Various researchers have begun to explore crosslingual word sense disambiguation (CWSD), based on a corpus of sentences that have been translated between two languages. The possible translations of a word in the target language are taken to be its sense inventory. That is, if a word can be translated in three different ways, then these are its three "senses" – regardless of whether some other theoretical formalism would agree.

So far, research into CWSD has been constrained in several ways:

Analysis has almost always been performed using sentence-level information only.
Typically only manually aligned sentences are used, which means very little data is available.
A "word" is generally taken to be an inflected word form, leading to even sparser data.
The task has rarely been placed in the context of any larger goal, such as translation.

Building upon this tradition, we sought to:

Introduce document-level features.
Introduce large quantities of unannotated source-language data to reduce sparseness.
Use unsupervised morphological analysis to posit roots and affixes, again reducing sparseness.
Train on automatically aligned (and hence noisy) data, again reducing sparseness.
Evaluate results both independently and in terms of a downstream application (i.e. machine translation).

Three of these approaches reduced data sparseness by introducing noisy data.
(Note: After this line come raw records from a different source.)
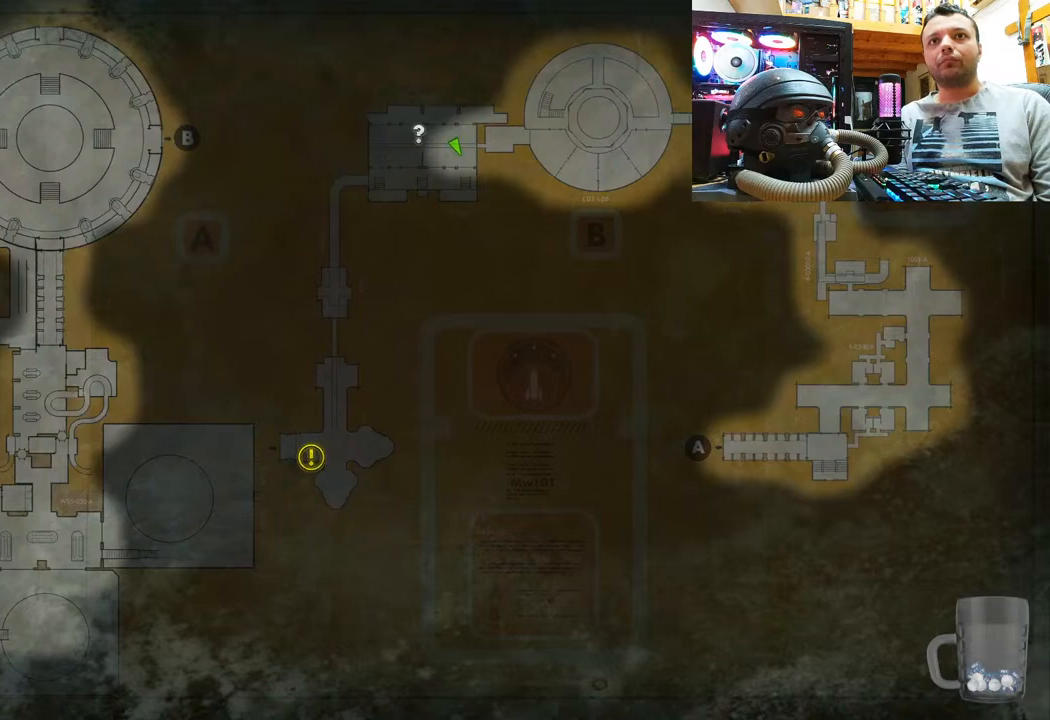
{"buttons": ["CIRCLE"], "left_stick": "center", "right_stick": "center", "events": [[500, "CIRCLE", "down"]]}
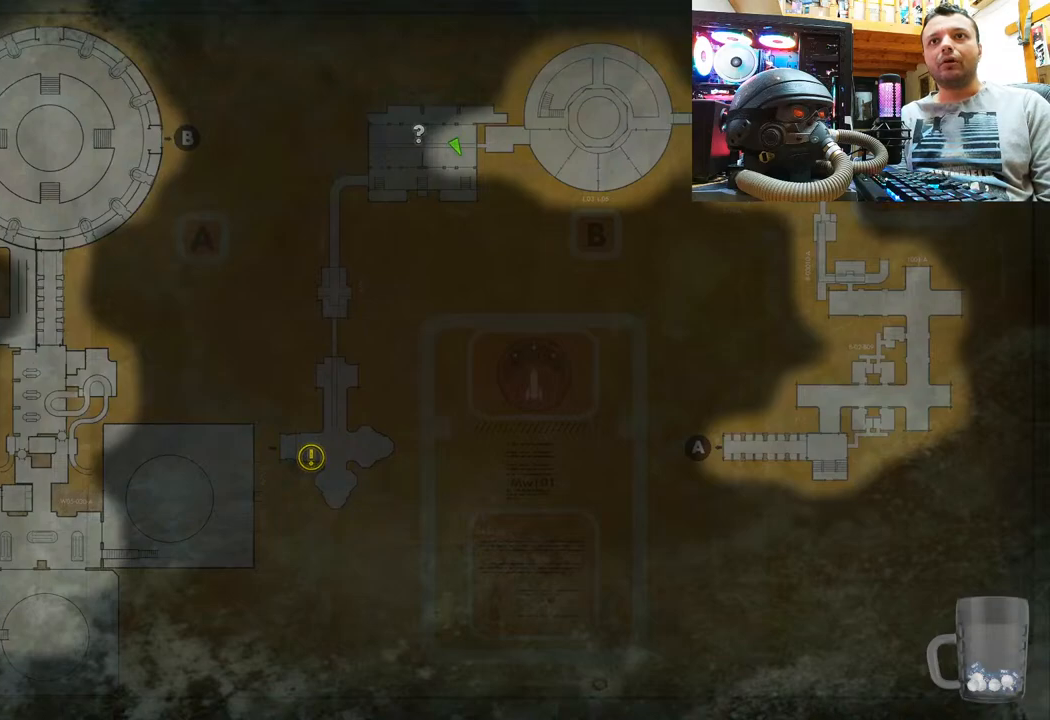
{"buttons": [], "left_stick": "up-right", "right_stick": "left", "events": [[117, "CIRCLE", "up"], [283, "left_stick", "up-right"], [283, "right_stick", "left"]]}
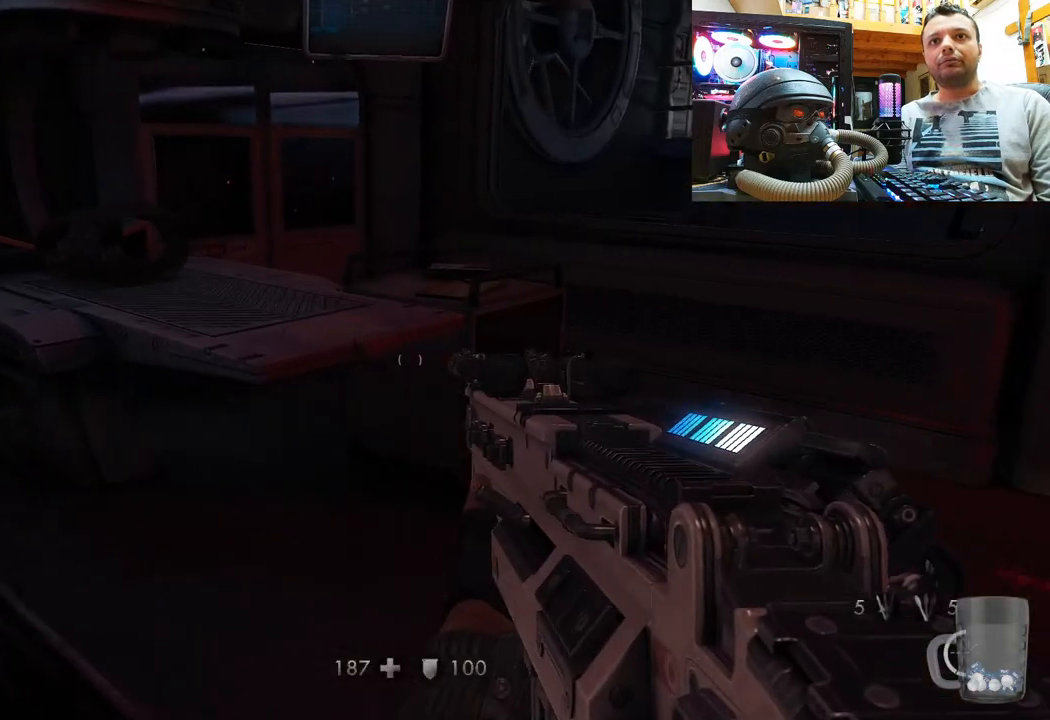
{"buttons": [], "left_stick": "up", "right_stick": "left", "events": [[50, "left_stick", "up"], [100, "right_stick", "down-left"], [233, "left_stick", "center"], [283, "right_stick", "center"], [350, "right_stick", "left"], [450, "left_stick", "up"]]}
Naturally, this involves trade-offs. However, results show that these approaches nonetheless helped in some cases. More research presumably could further improve noise filtering.

1.2.3. Task III: Machine translation

We attempted to evaluate UMA and CWSD in terms of their impact on machine translation (MT). However, we ran out of time before reaching the desired results.

1.3. Related work

Disclaimer: These highlights do not scratch the surface of a full literature survey on these topics.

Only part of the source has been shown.